They warned us years ago, and we didn't listen: The real cause of burnout
As complaints about increasing distractibility, brain fog, and burnout are being widely discussed, a 2003 study, regarded as one of the turning points in sleep science, has come back into the spotlight. The study reveals that 6 hours of sleep can produce more negative consequences than commonly assumed.
In recent years, complaints about shortened attention spans, difficulty making decisions, and mental fog have been voiced more frequently, particularly among working adults. Sleep being pushed into the background within a performance-driven lifestyle is making this picture increasingly visible.

A landmark study in the field of sleep science, published in the journal Sleep in 2003, measured the effects of chronic sleep restriction under laboratory conditions. In the study, healthy adults were divided into three groups over the course of 14 days: those who slept 8 hours a night, those who slept 6 hours, and those who slept 4 hours. A comparison group that was kept completely sleep-deprived was also included. Participants’ attention, reaction time, and cognitive performance were tested at regular intervals.

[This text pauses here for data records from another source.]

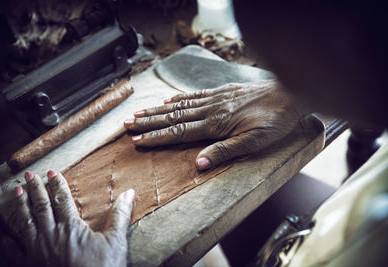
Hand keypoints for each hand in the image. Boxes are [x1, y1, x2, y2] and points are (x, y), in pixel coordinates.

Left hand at [7, 171, 133, 266]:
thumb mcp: (116, 242)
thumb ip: (119, 215)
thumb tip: (129, 193)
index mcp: (71, 227)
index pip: (62, 199)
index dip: (57, 184)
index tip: (52, 173)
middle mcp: (51, 235)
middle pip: (41, 207)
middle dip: (35, 189)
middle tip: (29, 176)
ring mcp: (37, 251)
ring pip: (25, 223)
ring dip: (20, 207)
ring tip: (16, 193)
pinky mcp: (30, 266)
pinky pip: (15, 252)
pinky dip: (8, 242)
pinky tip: (6, 235)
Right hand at [124, 81, 308, 169]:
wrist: (289, 94)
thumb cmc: (274, 121)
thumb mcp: (254, 142)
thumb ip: (225, 151)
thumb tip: (198, 164)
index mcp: (216, 125)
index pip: (180, 132)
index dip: (157, 137)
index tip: (138, 139)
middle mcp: (210, 110)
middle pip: (173, 117)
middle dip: (149, 122)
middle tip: (128, 124)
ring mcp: (215, 99)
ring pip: (180, 105)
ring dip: (157, 110)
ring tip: (139, 112)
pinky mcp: (221, 92)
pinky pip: (194, 95)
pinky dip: (178, 99)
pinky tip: (167, 100)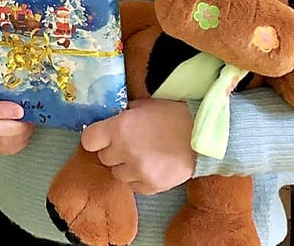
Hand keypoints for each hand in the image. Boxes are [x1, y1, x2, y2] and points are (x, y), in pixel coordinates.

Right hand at [0, 78, 34, 154]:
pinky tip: (25, 132)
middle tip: (29, 119)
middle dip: (16, 127)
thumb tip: (30, 74)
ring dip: (20, 134)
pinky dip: (20, 141)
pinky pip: (7, 149)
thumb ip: (8, 79)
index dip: (2, 111)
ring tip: (29, 124)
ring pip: (1, 142)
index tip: (20, 110)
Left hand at [80, 98, 195, 194]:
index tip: (102, 137)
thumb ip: (122, 115)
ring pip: (118, 174)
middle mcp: (124, 151)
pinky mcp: (152, 186)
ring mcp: (138, 171)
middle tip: (127, 145)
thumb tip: (110, 121)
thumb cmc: (173, 115)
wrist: (204, 135)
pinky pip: (135, 187)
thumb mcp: (142, 106)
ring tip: (142, 157)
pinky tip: (151, 167)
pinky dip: (139, 179)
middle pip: (104, 158)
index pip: (88, 140)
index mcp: (118, 128)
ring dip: (125, 167)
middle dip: (113, 151)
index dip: (95, 138)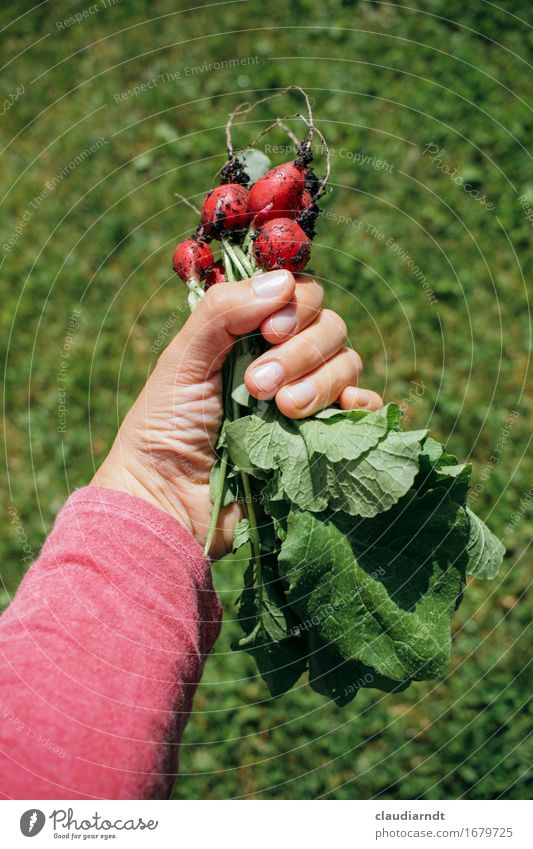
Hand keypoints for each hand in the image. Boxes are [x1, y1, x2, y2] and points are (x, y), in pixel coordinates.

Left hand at [92, 270, 382, 557]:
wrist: (171, 500)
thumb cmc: (165, 427)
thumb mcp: (182, 360)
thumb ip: (222, 313)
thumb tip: (284, 280)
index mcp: (250, 334)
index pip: (298, 295)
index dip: (294, 305)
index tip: (268, 331)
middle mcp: (285, 359)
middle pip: (328, 326)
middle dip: (300, 351)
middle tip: (259, 386)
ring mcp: (309, 398)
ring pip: (348, 363)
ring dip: (320, 381)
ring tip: (282, 410)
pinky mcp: (324, 437)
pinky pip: (365, 408)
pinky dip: (362, 404)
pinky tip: (341, 412)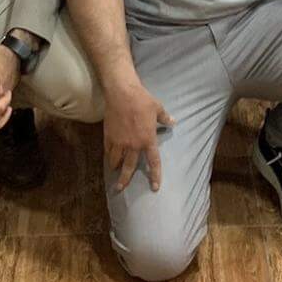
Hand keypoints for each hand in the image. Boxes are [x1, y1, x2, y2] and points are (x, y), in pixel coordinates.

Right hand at [103, 77, 173, 191]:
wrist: (122, 93)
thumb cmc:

6 HOURS OF SLEEP HAS AN ‘ALL-NIGHTER’ EFFECT
The results of the study were striking. Over the course of two weeks, the performance of the group that slept 6 hours a night declined to a level comparable to that of people who had stayed awake continuously for 24 hours. The performance of the group that slept 4 hours dropped to a level comparable to individuals who had gone without sleep for 48 hours.
The most notable finding, however, was participants’ subjective perception of fatigue. Although the subjects stopped feeling more tired after a few days, objective testing showed that cognitive performance continued to decline. In other words, people were not noticing their own worsening performance.

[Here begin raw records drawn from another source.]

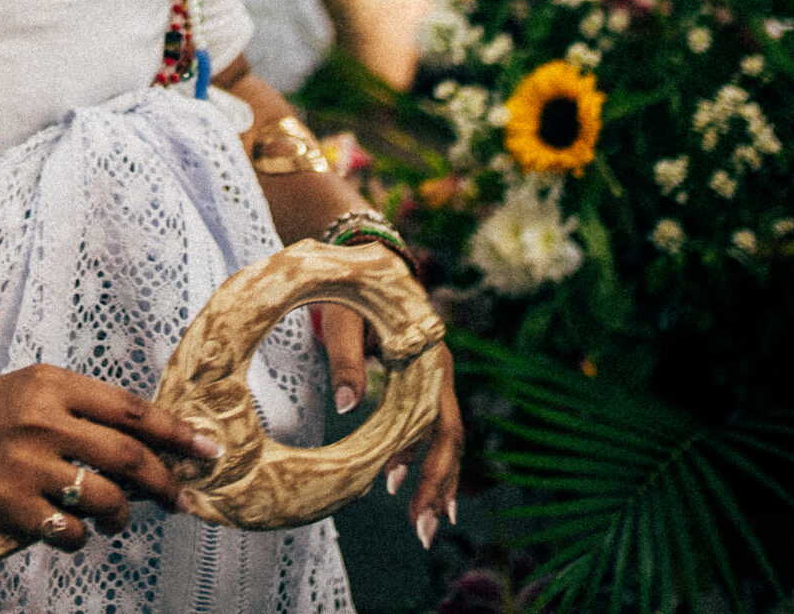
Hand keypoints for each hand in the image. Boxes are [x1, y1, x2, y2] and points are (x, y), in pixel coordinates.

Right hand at [0, 366, 221, 550]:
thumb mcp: (33, 392)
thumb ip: (86, 411)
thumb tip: (151, 443)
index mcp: (55, 384)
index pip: (133, 410)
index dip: (177, 433)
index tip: (208, 450)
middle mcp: (43, 420)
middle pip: (130, 456)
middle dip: (165, 483)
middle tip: (180, 500)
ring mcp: (25, 464)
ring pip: (106, 498)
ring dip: (122, 517)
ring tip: (116, 521)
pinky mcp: (8, 504)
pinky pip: (69, 532)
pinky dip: (81, 539)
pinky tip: (72, 532)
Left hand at [314, 298, 464, 548]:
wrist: (374, 260)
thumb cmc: (356, 289)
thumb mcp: (344, 320)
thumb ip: (346, 360)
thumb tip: (346, 406)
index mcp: (428, 361)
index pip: (436, 425)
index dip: (425, 465)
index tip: (406, 497)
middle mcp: (439, 374)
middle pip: (449, 440)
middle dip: (439, 488)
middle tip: (425, 532)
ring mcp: (434, 380)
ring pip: (445, 438)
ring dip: (436, 480)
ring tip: (425, 522)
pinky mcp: (423, 384)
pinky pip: (432, 427)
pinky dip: (423, 458)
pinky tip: (406, 483)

The study revealed that chronic sleep restriction can be just as damaging as short-term sleep deprivation, and that this is often not perceived subjectively.

THE DURATION AND QUALITY OF SLEEP
The debate over sleep duration is not confined to academic publications alone. In his book ‘I Can’t Sleep,’ Prof. Dr. Hüseyin Nazlıkul states that, for a healthy life, an adult should sleep an average of 8 hours a day. Emphasizing that sleep needs can vary depending on genetic factors, age, season, and occupation, Nazlıkul draws attention to the importance of sleep quality over sleep duration.
According to Nazlıkul, the time it takes to fall asleep, nighttime awakenings, and the continuity of sleep are decisive factors in waking up rested. Noting that REM sleep plays a critical role in emotional balance, Nazlıkul recommends a dark environment, regular sleep hours, and a bedroom free of electronic devices for quality sleep.
WHAT DOES THE SCIENTIFIC EVIDENCE SAY
Current scientific consensus indicates that the vast majority of adults need 7-9 hours of sleep. Experimental studies, meanwhile, point out that sleep fixed at around 6 hours in particular can create a cumulative cost on attention, reaction time, and working memory.
Although sleep duration varies from person to person, research shows that the effects of chronic deficiency on performance do not disappear even when it starts to feel normal.
As discussions of rising burnout and mental fog continue, this experimental data published 23 years ago serves as a fresh reminder that sleep is a biological necessity: routine and quality matter as much as duration, but the cost of chronic deficiency often accumulates silently.